ÉNONCÉ ▸ Reproduisez fidèlement le passage de l'extrait sur le climat à Calais qui commence aux mots « On sait tout » et s'arrête après « en terres agricoles. ».

EXTRAIT DU DOCUMENT ▸
--*--

De plus, chaque être humain ne mesure pas encore bien la relation de cause à effet qui existe pourtant entre son comportement quotidien, choisi ou pas, à lui ou elle, simple petite personne sur 7 milliards, et la grande question du climat qui nous est posée. Et en plus, quand on parle d’agir, beaucoup en sont encore à se défausser sur les autres, qui feraient pire qu’elleux.
Il n’y a évidemment pas de solution magique, qui permettrait de changer… sans changer ! Si solution il y a pour nous, elle ne pourra être que collective et solidaire.
On sait tout de même globalement une chose : pour diminuer l’impact sur le climat, il faut produire moins de GES, et ceux qu’on produit, il faut tout faire pour qu’ils puissent se stocker dans des sols vivants, dans les végétaux, les arbres. Cet objectif là, il doit être celui de l’agglomération, pour que Calais fasse enfin sa part alors que depuis des années elle ignore cette question et fait même le contraire. Ce territoire doit avant tout devenir économe : en énergie, en espace, en béton, en déplacements, en terres agricoles.
Les citoyen⋅ne⋅s en ont assez de ces politiques de pseudo développement qui nous mènent dans le mur. C’est pourquoi nous vous proposons dès maintenant de créer collectivement une dynamique citoyenne à Calais autour de la question du climat, liée directement à la question « Quelle ville voulons-nous pour demain? ». Il s’agira de constituer des groupes de réflexion pour :
- échanger les actions que font déjà certain⋅e⋅s individu⋅e⋅s, associations, entreprises. Pour répertorier, les diffuser, les partager.

--*--

ENREGISTREMENTS FOURNIS ▸
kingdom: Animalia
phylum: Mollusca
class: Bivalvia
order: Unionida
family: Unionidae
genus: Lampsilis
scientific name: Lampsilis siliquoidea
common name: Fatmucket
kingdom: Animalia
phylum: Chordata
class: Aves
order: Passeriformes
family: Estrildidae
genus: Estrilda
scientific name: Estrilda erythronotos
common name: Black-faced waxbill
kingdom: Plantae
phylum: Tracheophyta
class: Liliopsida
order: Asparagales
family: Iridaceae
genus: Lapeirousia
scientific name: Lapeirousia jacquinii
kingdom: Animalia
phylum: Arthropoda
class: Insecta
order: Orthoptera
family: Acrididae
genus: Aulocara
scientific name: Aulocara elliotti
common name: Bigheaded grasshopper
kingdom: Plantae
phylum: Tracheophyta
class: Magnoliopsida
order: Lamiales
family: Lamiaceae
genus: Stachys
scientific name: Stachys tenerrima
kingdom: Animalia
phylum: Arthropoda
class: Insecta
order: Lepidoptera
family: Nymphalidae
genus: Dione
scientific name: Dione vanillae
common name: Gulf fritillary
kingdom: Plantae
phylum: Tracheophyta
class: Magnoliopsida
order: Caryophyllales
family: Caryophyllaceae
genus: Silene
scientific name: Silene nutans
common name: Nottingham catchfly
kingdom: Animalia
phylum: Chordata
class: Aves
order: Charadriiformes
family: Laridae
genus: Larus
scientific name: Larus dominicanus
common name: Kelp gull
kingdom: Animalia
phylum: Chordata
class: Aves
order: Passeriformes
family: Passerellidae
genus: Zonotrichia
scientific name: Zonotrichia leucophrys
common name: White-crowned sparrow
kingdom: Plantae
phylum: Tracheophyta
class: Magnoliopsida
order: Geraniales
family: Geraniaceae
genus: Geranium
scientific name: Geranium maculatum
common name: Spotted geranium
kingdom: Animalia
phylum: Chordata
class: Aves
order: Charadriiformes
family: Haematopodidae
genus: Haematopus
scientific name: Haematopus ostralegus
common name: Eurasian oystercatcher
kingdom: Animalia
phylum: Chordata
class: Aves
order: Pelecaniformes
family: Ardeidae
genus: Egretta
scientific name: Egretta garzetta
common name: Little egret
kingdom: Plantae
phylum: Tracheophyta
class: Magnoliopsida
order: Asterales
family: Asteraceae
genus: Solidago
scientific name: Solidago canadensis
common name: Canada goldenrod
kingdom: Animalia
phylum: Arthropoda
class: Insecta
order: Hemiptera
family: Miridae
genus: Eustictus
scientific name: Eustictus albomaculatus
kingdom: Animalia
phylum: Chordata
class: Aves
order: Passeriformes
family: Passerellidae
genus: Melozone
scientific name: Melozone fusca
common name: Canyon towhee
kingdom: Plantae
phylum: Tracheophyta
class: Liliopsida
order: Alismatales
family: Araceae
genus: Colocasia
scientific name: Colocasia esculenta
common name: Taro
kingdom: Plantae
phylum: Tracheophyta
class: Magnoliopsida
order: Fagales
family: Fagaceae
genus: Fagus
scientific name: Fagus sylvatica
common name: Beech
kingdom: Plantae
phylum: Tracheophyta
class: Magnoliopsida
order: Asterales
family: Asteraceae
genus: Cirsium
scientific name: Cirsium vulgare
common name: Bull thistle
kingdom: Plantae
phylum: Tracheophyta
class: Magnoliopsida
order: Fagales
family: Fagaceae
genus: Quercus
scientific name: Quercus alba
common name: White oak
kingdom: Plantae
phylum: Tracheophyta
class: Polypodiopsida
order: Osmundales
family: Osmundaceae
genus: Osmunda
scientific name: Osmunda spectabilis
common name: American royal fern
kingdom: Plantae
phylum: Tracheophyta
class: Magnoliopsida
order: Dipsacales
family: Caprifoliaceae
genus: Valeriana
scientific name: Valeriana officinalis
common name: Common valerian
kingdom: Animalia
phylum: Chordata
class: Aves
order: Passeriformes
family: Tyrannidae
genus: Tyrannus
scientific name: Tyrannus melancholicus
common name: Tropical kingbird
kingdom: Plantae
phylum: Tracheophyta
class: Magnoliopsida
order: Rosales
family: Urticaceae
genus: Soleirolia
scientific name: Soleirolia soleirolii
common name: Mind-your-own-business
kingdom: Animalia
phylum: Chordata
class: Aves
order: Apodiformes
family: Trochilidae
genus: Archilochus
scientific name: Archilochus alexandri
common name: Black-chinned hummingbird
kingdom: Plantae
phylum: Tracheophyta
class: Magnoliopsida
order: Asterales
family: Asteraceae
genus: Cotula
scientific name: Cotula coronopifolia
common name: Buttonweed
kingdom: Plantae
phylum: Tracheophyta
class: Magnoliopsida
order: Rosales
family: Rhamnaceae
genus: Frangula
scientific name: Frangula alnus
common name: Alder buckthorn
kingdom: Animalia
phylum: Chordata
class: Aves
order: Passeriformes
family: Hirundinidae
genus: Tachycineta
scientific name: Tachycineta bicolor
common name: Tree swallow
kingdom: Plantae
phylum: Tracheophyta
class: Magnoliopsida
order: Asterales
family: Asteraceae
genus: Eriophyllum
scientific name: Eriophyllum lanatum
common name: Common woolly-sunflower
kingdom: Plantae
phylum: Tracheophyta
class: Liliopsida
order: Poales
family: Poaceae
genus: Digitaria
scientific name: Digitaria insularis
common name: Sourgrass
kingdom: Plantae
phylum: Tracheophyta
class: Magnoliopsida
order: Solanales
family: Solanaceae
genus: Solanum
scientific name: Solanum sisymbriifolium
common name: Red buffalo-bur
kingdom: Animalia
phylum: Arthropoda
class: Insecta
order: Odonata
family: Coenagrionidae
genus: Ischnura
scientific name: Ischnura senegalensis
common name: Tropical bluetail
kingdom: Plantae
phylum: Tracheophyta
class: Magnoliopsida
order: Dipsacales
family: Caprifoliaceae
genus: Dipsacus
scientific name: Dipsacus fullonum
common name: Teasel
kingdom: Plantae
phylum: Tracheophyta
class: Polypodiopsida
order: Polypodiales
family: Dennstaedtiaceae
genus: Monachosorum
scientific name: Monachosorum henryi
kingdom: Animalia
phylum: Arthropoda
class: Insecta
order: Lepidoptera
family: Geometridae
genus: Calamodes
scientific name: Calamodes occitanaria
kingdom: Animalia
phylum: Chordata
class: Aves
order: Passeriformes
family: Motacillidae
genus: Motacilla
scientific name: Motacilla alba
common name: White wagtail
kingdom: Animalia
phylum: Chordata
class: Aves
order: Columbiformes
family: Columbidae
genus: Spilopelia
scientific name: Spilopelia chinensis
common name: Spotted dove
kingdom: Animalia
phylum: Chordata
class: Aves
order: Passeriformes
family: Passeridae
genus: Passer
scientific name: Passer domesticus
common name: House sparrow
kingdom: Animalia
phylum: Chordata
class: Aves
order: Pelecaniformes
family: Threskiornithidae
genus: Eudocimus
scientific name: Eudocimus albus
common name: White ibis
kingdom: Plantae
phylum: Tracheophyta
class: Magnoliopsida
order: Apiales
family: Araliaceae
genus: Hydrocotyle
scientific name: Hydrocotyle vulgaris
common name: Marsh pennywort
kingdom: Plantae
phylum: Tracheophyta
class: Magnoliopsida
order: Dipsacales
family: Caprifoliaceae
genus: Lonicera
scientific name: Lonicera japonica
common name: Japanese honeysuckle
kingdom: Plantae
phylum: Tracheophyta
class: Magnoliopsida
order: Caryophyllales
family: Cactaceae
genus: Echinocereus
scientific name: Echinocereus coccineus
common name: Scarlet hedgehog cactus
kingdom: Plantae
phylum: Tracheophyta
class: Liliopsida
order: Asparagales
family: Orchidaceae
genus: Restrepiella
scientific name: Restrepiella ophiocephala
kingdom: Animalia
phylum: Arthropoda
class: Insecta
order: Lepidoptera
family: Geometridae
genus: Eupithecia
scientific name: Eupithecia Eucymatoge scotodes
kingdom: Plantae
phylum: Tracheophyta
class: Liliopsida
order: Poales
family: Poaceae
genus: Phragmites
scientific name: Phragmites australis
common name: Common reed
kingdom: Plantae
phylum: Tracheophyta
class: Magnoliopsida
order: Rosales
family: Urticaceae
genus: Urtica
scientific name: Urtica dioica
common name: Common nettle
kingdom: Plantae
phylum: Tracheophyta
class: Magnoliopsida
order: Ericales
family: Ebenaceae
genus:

--*--

CORRIGÉ ▸
On sait tout de même globalement une chose : pour diminuer l’impact sur le climat, il faut produire moins de GES, et ceux qu’on produit, il faut tout faire pour qu’ils puissent se stocker dans des sols vivants, dans les végétaux, les arbres. Cet objectif là, il doit être celui de l’agglomération, pour que Calais fasse enfin sa part alors que depuis des années elle ignore cette question et fait même le contraire. Ce territoire doit avant tout devenir économe : en énergie, en espace, en béton, en déplacements, en terres agricoles.